In 1978, Kitt returned to Broadway in the musical “Timbuktu!” — which brought her a Tony nomination — and was invited back to the White House by President Jimmy Carter.

In 2000, Kitt earned another Tony nod for “The Wild Party.” She played the fairy godmother in Rodgers and Hammerstein’s “Cinderella” in 2002.

As recently as October 2003, she was on Broadway after replacing Chita Rivera in a revival of “Nine.”

She also gained new fans as the voice of Yzma in the 2000 Disney animated feature “The Emperor’s New Groove.”’

In an online discussion at Washingtonpost.com in March 2005, shortly after Jamie Foxx and Morgan Freeman won Oscars, she expressed satisfaction that black performers “have more of a chance now than we did then to play larger parts.”

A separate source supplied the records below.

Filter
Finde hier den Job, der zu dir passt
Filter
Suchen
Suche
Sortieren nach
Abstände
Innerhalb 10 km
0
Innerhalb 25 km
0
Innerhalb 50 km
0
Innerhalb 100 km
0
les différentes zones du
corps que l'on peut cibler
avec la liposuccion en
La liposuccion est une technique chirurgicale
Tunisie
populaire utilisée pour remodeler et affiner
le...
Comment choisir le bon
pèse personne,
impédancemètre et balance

But she also said: “I don’t carry myself as a black person but as a woman that belongs to everybody. After all, it’s the general public that made (me) — not any one particular group. So I don’t think of myself as belonging to any particular group and never have.”

Kitt was born in North, S.C., and her road to fame was the stuff of storybooks. In her autobiography, she wrote that her mother was black and Cherokee while her father was white, and she was left to live with relatives after her mother’s new husband objected to taking in a mixed-race girl.

An aunt eventually brought her to live in New York, where she attended the High School of Performing Arts, later dropping out to take various odd jobs.

By chance, she dropped by an audition for the dance group run by Dunham, a pioneering African-American dancer. In 1946, Kitt was one of the Sans-Souci Singers in Dunham’s Broadway production “Bal Negre.”

Kitt’s travels with the Dunham troupe landed her a gig in a Paris nightclub in the early 1950s. Kitt was spotted by Welles, who cast her in his Paris stage production of “Faust.”

That led to a role in “New Faces of 1952,” which featured such other stars-to-be as Carol Lawrence, Paul Lynde and, as a writer, Mel Brooks.

While traveling the world as a dancer and singer in the 1950s, Kitt learned to perform in nearly a dozen languages and, over time, added songs in French, Spanish and even Turkish to her repertoire.

“Usku Dara,” a song Kitt said was taught to her by the wife of a Turkish admiral, was one of her first hits, though Kitt says her record company feared it too remote for American audiences to appreciate.

Song titles such as “I Want to be Evil” and “Just an Old Fashioned Girl” seem to reflect the paradoxes in Kitt’s private life.

Over the years, Kitt had liaisons with wealthy men, including Revlon founder Charles Revson, who showered her with lavish gifts.

In 1960, she married Bill McDonald but divorced him after the birth of their daughter, Kitt.

While on stage, she was daringly sexy and always flirtatious. Offstage, however, Kitt described herself as shy and almost reclusive, remnants of feeling unwanted and unloved as a child. She referred to herself as “that little urchin cotton-picker from the South, Eartha Mae.”

For years, Kitt was unsure of her birthplace or birth date. In 1997, a group of students at historically black Benedict College in Columbia, S.C., located her birth certificate, which verified her birth date as Jan. 17, 1927. Kitt had previously celebrated on Jan. 26.

The research into her background also showed Kitt was the daughter of a white man, a poor cotton farmer.

“I’m an orphan. But the public has adopted me and that has been my only family,” she told the Post online. “The biggest family in the world is my fans.”